現在の中国人に根づいているのが孫子の兵法をより平易に一般化した「三十六計」。

「日本では三十六計というと“逃げるにしかず”しか知られていませんが、実はその前に35の戦わずして勝つための計略が並んでいるのです」

古田さんに中国ビジネスでありがちな三十六計の事例をあげてもらった。たとえば第四計の「以逸待労」。これは相手が疲れるのを待つという意味。中国企業と業務提携の話が進み、現地で契約の交渉・締結の運びとなった。ところが「書類が揃わない」「役員が体調を崩した」などといってなかなか交渉の席に着かない。待ちくたびれて帰国しようとしたときに手の込んだ接待つきの交渉の場が設けられた。やっと交渉できる喜びと接待につられ、相手に有利な条件をのまされるようなケース。

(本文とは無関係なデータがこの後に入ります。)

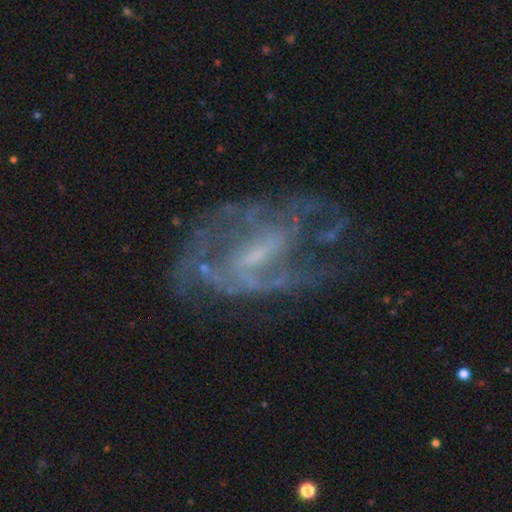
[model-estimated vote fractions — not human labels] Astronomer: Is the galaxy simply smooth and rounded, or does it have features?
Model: featured or disk — 84%.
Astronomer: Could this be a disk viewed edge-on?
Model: no — 96%.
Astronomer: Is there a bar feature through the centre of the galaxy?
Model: weak — 52% (runner-up: no, 27%).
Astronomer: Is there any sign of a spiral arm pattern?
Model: yes — 84%.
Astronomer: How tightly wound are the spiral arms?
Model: medium — 46% (runner-up: tight, 30%).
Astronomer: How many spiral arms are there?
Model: can't tell — 36% (runner-up: 2, 31%).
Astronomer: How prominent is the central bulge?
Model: small — 52%.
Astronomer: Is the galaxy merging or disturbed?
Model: none — 51% (runner-up: major disturbance, 26%).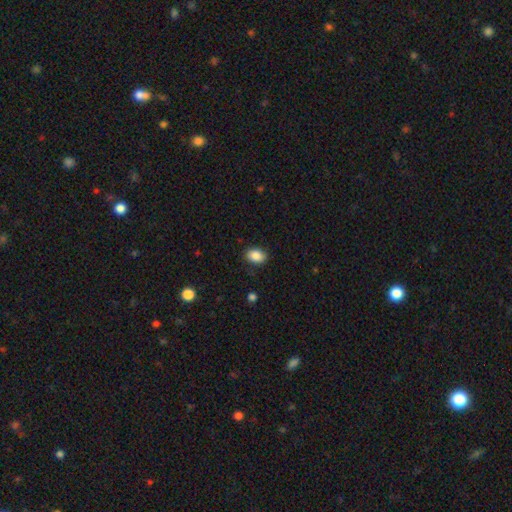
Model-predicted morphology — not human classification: A smooth galaxy with no disk features (88%) that is in between round and cigar-shaped (80%). Merging: none (85%).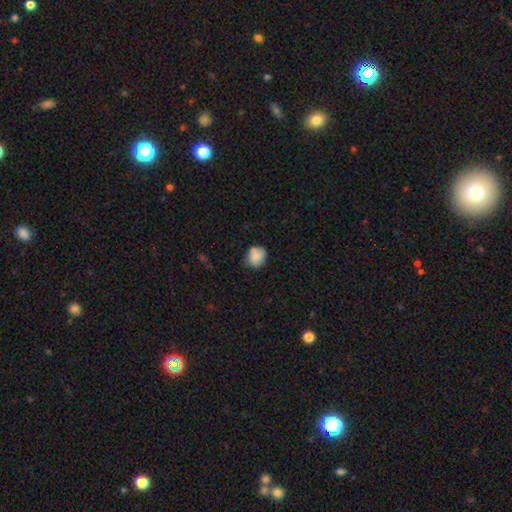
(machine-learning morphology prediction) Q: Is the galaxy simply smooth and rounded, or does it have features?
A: smooth — 79%.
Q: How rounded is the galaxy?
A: round — 68%.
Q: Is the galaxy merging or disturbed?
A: none — 60%.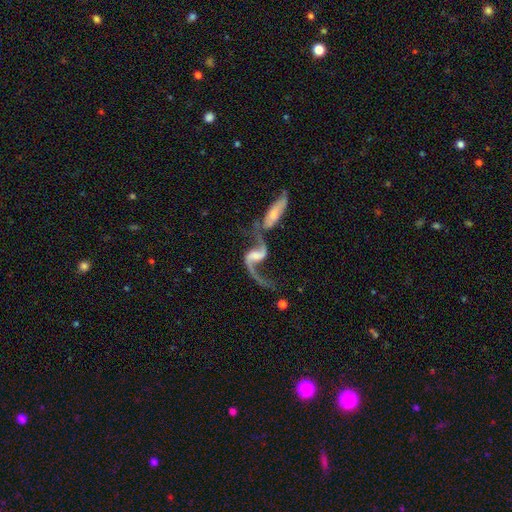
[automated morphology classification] The model was most divided on "bulge size": none: 35%, small: 25%, moderate: 24%, large: 13%, dominant: 3%. Remaining: spiral arms — yes (95%); edge-on disk — no (94%); spiral winding — loose (89%); spiral arm count — 2 (89%); smooth or featured — featured or disk (88%); bar — weak (45%); merging — merger (43%).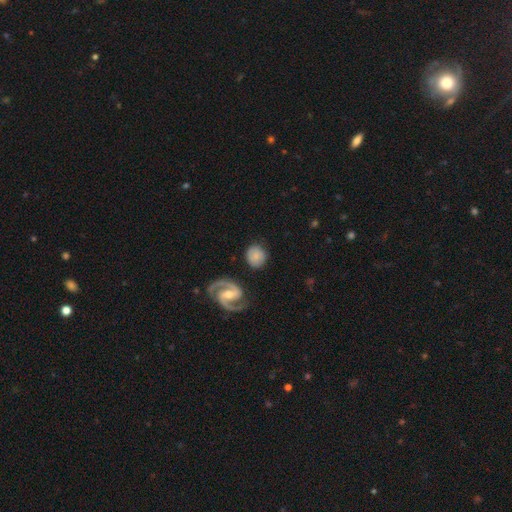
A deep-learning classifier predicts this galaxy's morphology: The model was most divided on "smooth or featured": smooth: 55%, featured or disk: 38%, star or artifact: 8%. More confident: merging — none (79%); how rounded — round (79%).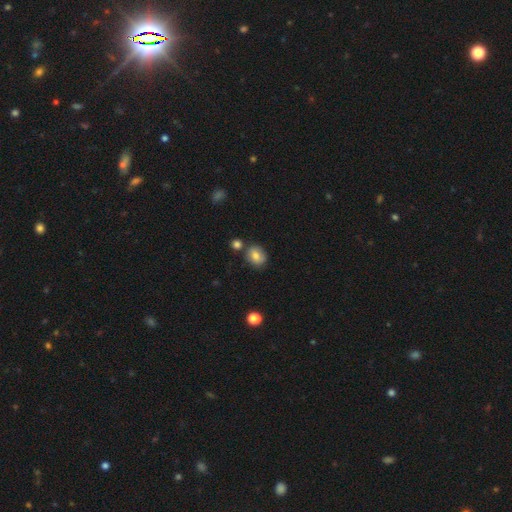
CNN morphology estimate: type=smooth (78%); roundness=round (59%); merging=none (75%).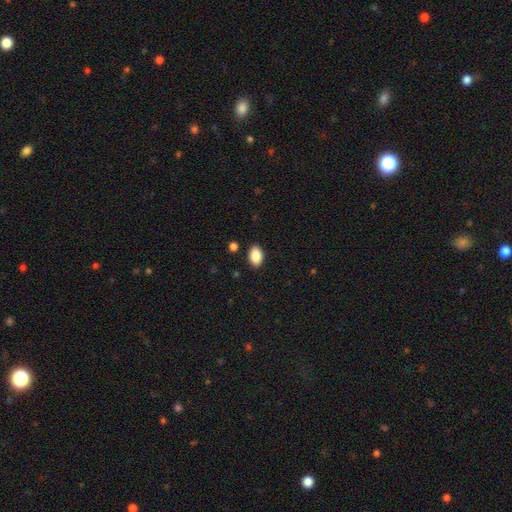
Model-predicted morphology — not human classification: The model was most divided on "merging": none: 88%, minor disturbance: 8%, major disturbance: 2%, merger: 2%. More confident: how rounded — in between (90%); smooth or featured — smooth (88%).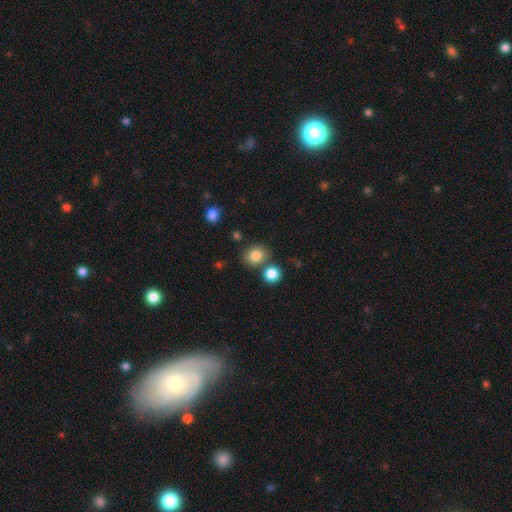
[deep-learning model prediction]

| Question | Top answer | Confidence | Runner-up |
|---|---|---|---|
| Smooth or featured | smooth | 82% | star or artifact (11%) |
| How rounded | round | 72% | in between (28%) |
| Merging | none | 72% | merger (16%) |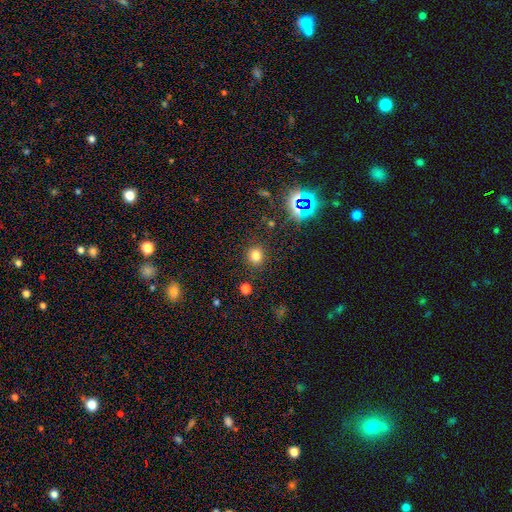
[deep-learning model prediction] Overall: smooth (75%). How rounded: round (87%). Merging: none (89%).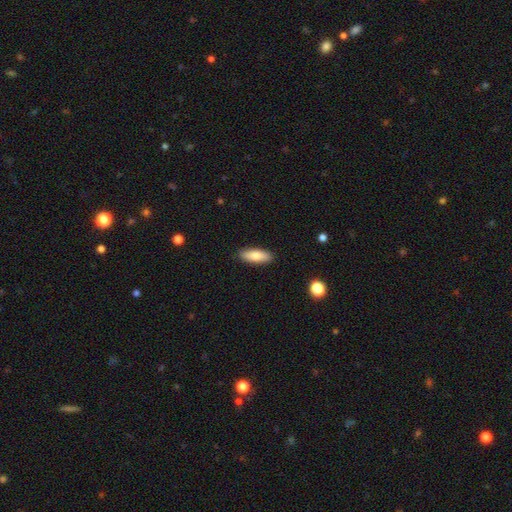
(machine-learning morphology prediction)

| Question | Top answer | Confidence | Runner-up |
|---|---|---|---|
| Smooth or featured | smooth | 79% | featured or disk (15%) |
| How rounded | in between | 65% | cigar-shaped (33%) |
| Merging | none | 89% | minor disturbance (9%) |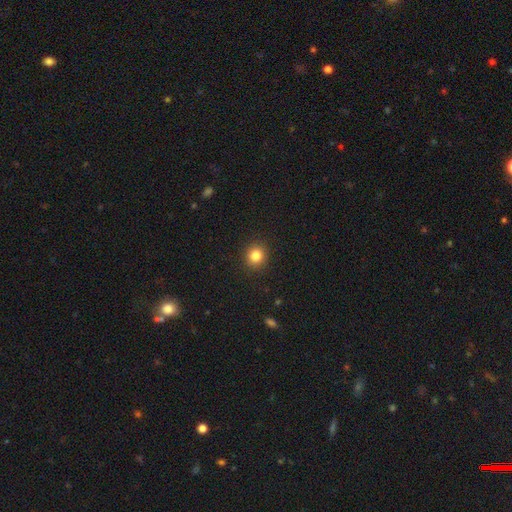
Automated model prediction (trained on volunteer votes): A smooth galaxy with no disk features (83%) that is round (89%).

Vote fractions:
- Smooth or featured? smooth: 83% / star or artifact: 12% / featured or disk: 5%
- How rounded? round: 89% / in between: 11% / cigar-shaped: 1%
- Merging? none: 91% / minor disturbance: 6% / major disturbance: 2% / merger: 1%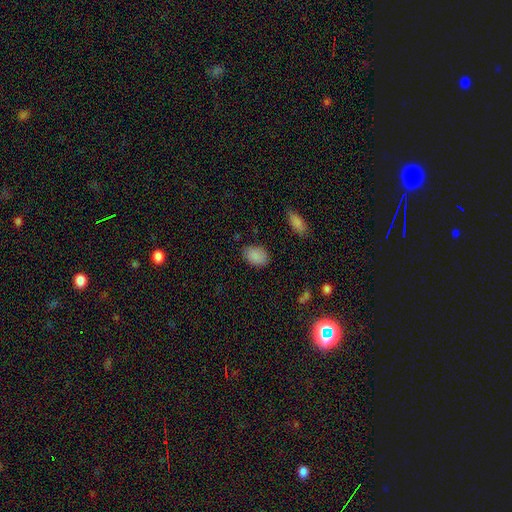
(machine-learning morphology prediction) smooth-or-featured: smooth: 88% | star or artifact: 8% | featured or disk: 4%
  how-rounded: in between: 86% | round: 13% | cigar-shaped: 1%
  merging: none: 83% | minor disturbance: 12% | major disturbance: 3% | merger: 2%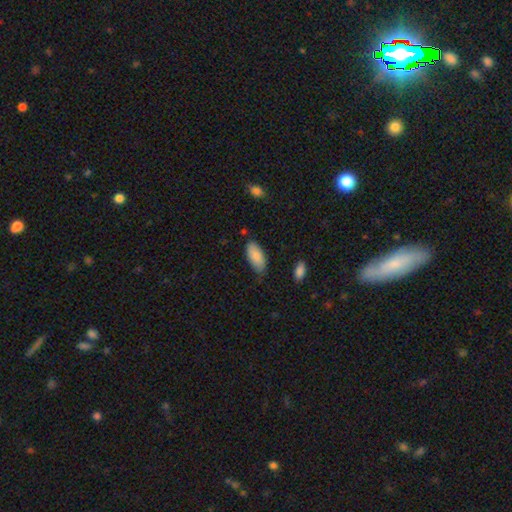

第二十八計「上屋抽梯」は文字通り相手を屋根に上らせ梯子を外してしまうという意味。中国企業側が、土地や人件費が安い魅力的な条件を提示し工場誘致を持ちかけてきた。その話に乗って工場を建設、稼働を始めたところで「従業員が賃上げを要求している。このままでは操業できないから、条件を見直してくれ」と言われる。大きな設備投資をしている以上、撤退はできないから、相手の要求をのまざるをえなくなるパターン。

このほかにも第十計「笑裏蔵刀」=「笑顔で近づいて相手を油断させて倒す」、第二十九計「樹上開花」=「うわべを飾って良いものに見せかける」、第三十一計「美人計」=「色仕掛けで相手をたらしこむ」などといった策略が並ぶ。